Task requirements:
Extract the full listing verbatim and drop any pictures from your copy.
--- Dataset extract ---
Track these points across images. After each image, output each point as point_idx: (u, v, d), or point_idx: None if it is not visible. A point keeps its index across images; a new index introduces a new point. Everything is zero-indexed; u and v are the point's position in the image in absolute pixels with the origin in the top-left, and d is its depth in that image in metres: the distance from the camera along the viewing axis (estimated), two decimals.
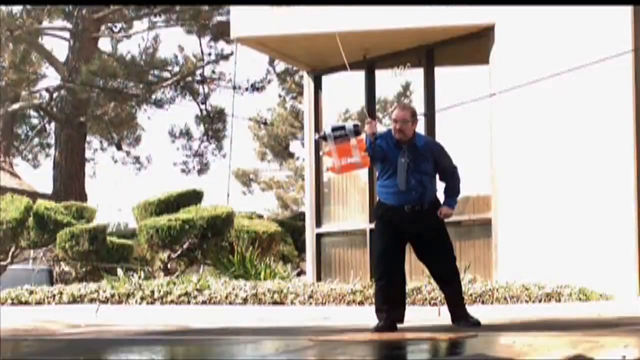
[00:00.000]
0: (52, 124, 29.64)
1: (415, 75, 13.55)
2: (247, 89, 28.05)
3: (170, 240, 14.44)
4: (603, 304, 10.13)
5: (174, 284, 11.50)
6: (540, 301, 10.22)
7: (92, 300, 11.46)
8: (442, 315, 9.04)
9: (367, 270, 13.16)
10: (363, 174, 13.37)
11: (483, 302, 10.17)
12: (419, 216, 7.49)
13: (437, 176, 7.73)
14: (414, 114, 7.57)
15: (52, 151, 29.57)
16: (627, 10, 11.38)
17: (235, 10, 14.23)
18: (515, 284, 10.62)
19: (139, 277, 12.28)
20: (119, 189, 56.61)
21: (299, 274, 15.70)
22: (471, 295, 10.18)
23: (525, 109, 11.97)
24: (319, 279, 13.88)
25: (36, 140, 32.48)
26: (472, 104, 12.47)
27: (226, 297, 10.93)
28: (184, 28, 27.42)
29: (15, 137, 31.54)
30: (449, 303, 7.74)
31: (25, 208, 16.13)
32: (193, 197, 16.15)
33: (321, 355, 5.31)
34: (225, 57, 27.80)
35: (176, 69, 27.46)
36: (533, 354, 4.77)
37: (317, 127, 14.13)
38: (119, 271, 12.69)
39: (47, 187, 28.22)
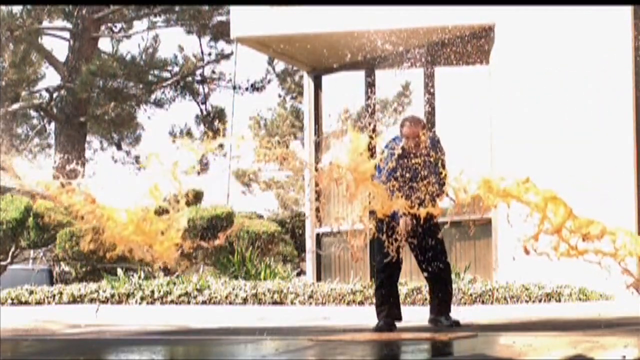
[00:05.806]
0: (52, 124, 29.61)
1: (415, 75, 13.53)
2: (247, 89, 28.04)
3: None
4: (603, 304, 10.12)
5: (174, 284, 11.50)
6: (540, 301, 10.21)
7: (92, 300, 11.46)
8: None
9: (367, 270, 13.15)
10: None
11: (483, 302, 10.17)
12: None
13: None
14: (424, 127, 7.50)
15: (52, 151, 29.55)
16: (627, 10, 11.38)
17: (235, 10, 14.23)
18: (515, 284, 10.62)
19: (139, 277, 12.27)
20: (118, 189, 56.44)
---
Expected answer:
Track these points across images. After each image, output each point as point_idx: (u, v, d), or point_idx: None if it is not visible. A point keeps its index across images; a new index introduces a new point. Everything is zero-indexed; u and v are the point's position in the image in absolute pixels with the origin in the top-left, and d is its depth in that image in metres: the distance from the camera along the viewing axis (estimated), two decimals.
[00:00.000]
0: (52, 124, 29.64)
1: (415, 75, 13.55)
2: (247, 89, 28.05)
3: (170, 240, 14.44)
4: (603, 304, 10.13)
5: (174, 284, 11.50)
6: (540, 301, 10.22)
7: (92, 300, 11.46)
8: (442, 315, 9.04)
9: (367, 270, 13.16)
10: (363, 174, 13.37)
11: (483, 302, 10.17)
12: (419, 216, 7.49)
13: (437, 176, 7.73)
14: (414, 114, 7.57)
15: (52, 151, 29.57)
16: (627, 10, 11.38)
17: (235, 10, 14.23)
18: (515, 284, 10.62)
19: (139, 277, 12.28)
20: (119, 189, 56.61)
21: (299, 274, 15.70)
22: (471, 295, 10.18)
23: (525, 109, 11.97)
24: (319, 279, 13.88)
25: (36, 140, 32.48)
26: (472, 104, 12.47)
27: (226, 297, 10.93)
28: (184, 28, 27.42)
29: (15, 137, 31.54)
30: (449, 303, 7.74)
31: (25, 208, 16.13)
32: (193, 197, 16.15)
33: (321, 355, 5.31)
34: (225, 57, 27.80)
35: (176, 69, 27.46)
36: (533, 354, 4.77)
37: (317, 127, 14.13)
38: (119, 271, 12.69)
39: (47, 187, 28.22)
[00:05.806]
0: (52, 124, 29.61)
1: (415, 75, 13.53)
2: (247, 89, 28.04)
3: None
4: (603, 304, 10.12)
5: (174, 284, 11.50)
6: (540, 301, 10.21)
7: (92, 300, 11.46)
8: None
9: (367, 270, 13.15)
10: None
11: (483, 302, 10.17)
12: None
13: None
14: (424, 127, 7.50)
15: (52, 151, 29.55)
16: (627, 10, 11.38)
17: (235, 10, 14.23)
18: (515, 284, 10.62)
19: (139, 277, 12.27)
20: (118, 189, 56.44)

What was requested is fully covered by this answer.